:: JOB ::
Return, word for word, the lines of the listing below from the line with "order: Columbiformes" up to and including the line with "common name: Rock pigeon", and nothing else.

===============

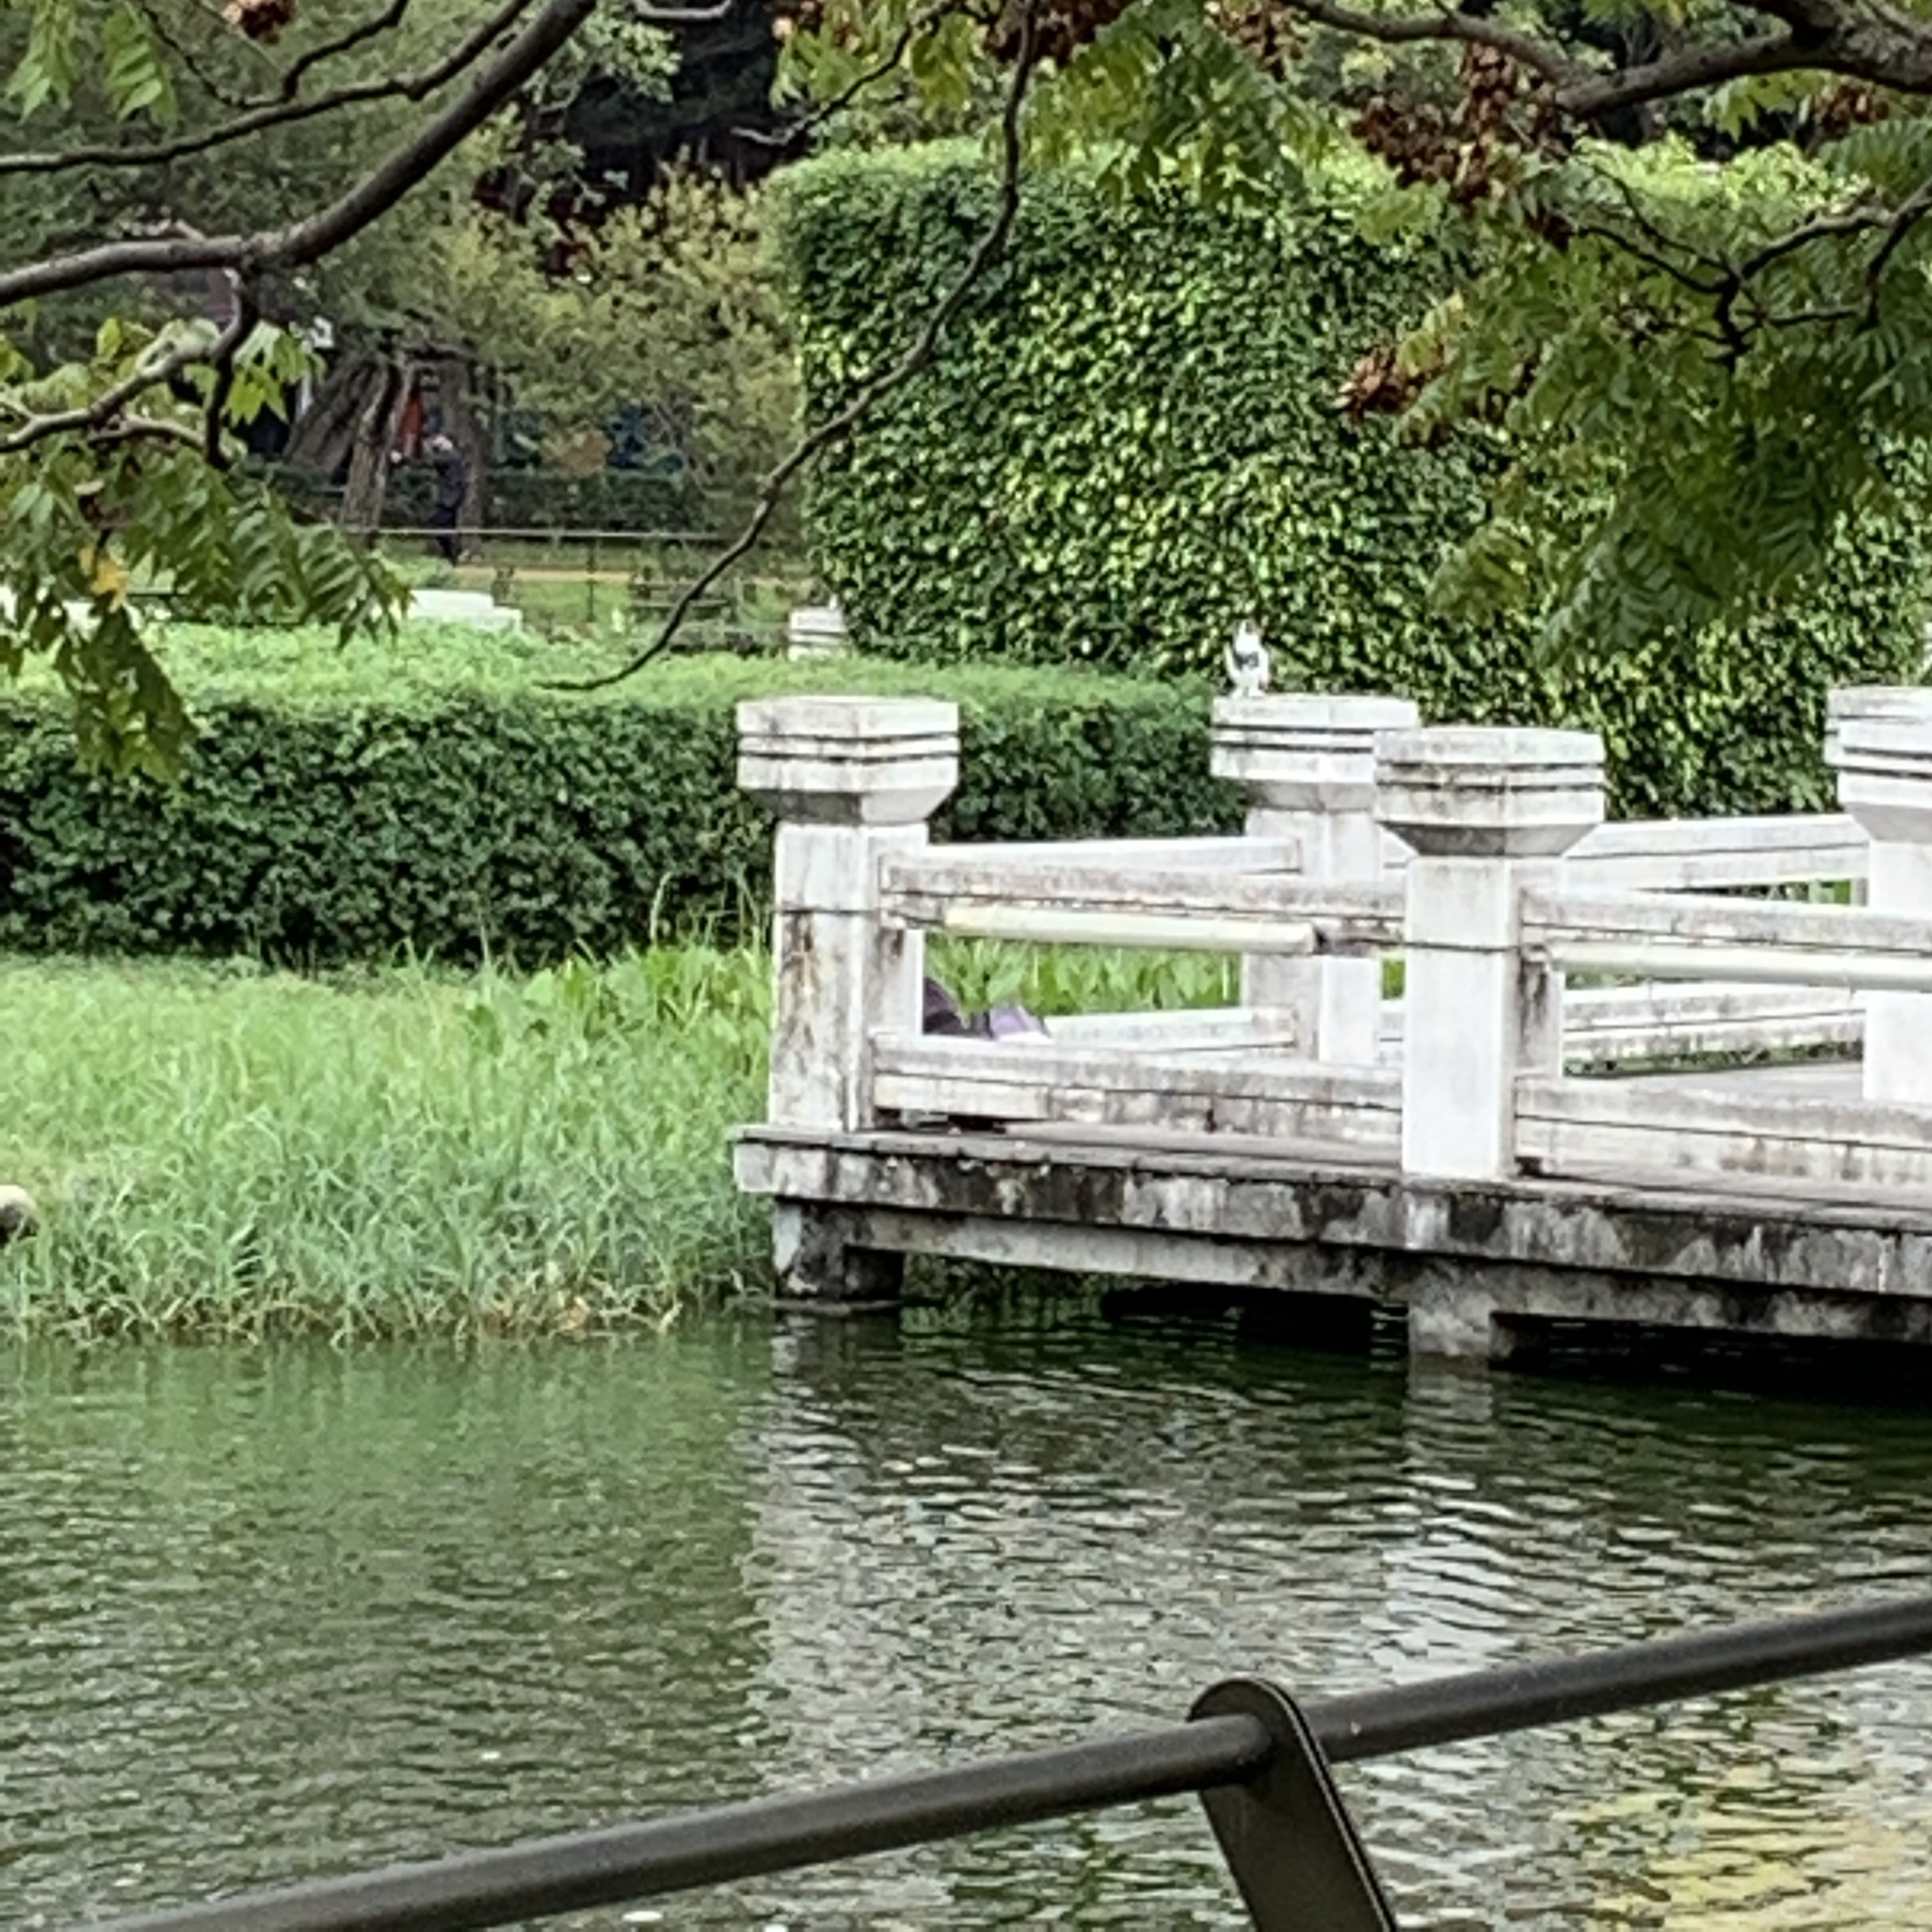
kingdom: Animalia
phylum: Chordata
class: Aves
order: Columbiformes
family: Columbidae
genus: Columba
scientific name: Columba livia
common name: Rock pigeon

===============

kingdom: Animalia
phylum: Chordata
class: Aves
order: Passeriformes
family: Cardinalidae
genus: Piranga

===============

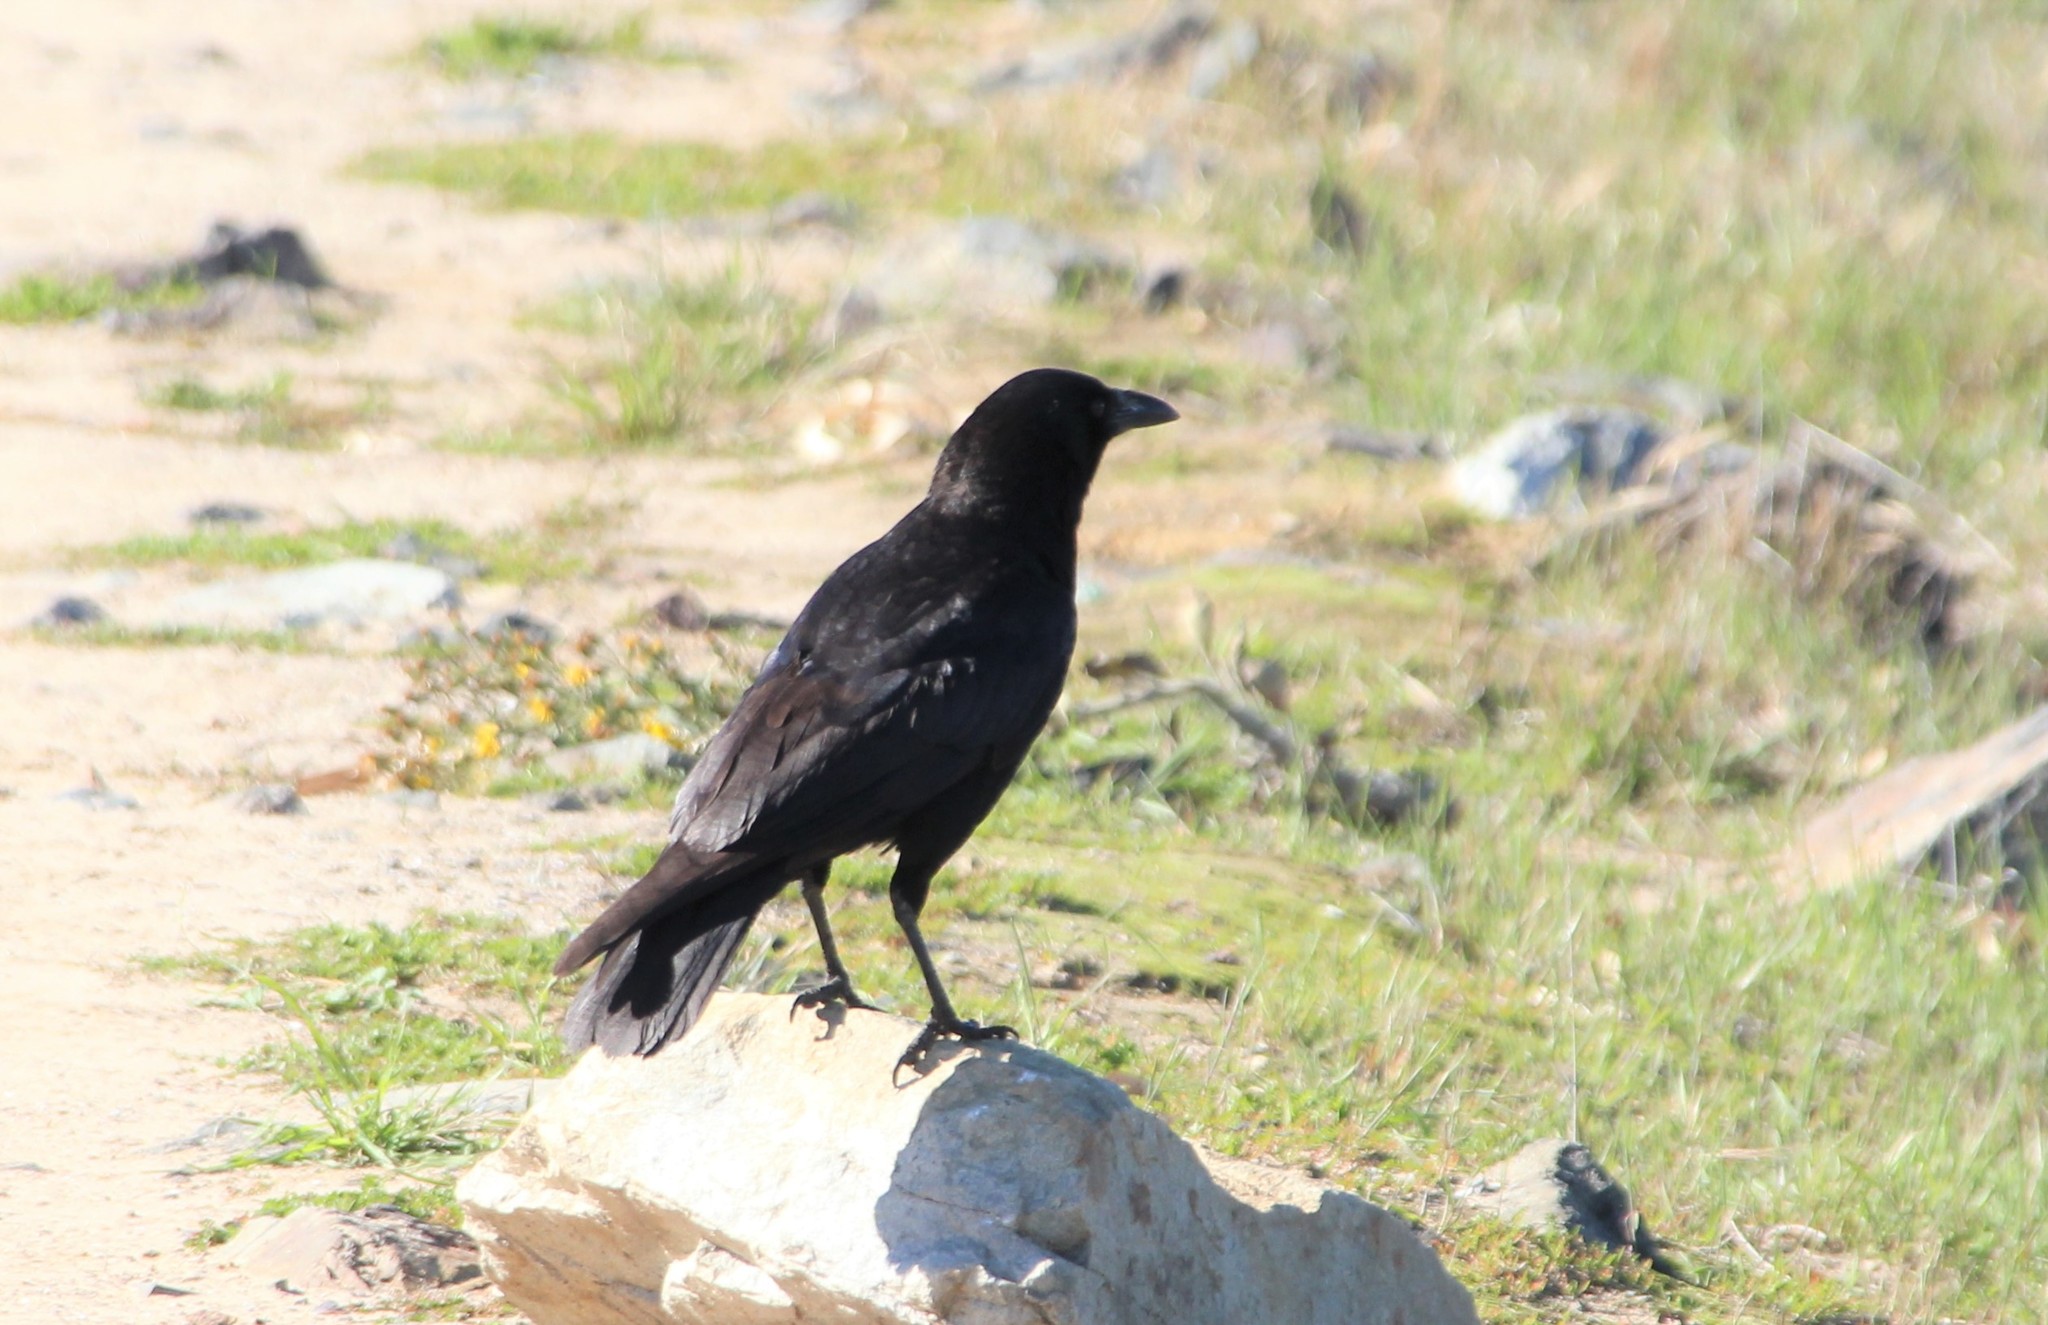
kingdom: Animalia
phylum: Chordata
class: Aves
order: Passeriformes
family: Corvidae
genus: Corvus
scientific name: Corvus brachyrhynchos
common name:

===============

:: EXERCISE OUTPUT ::
order: Columbiformes
family: Columbidae
genus: Columba
scientific name: Columba livia
common name: Rock pigeon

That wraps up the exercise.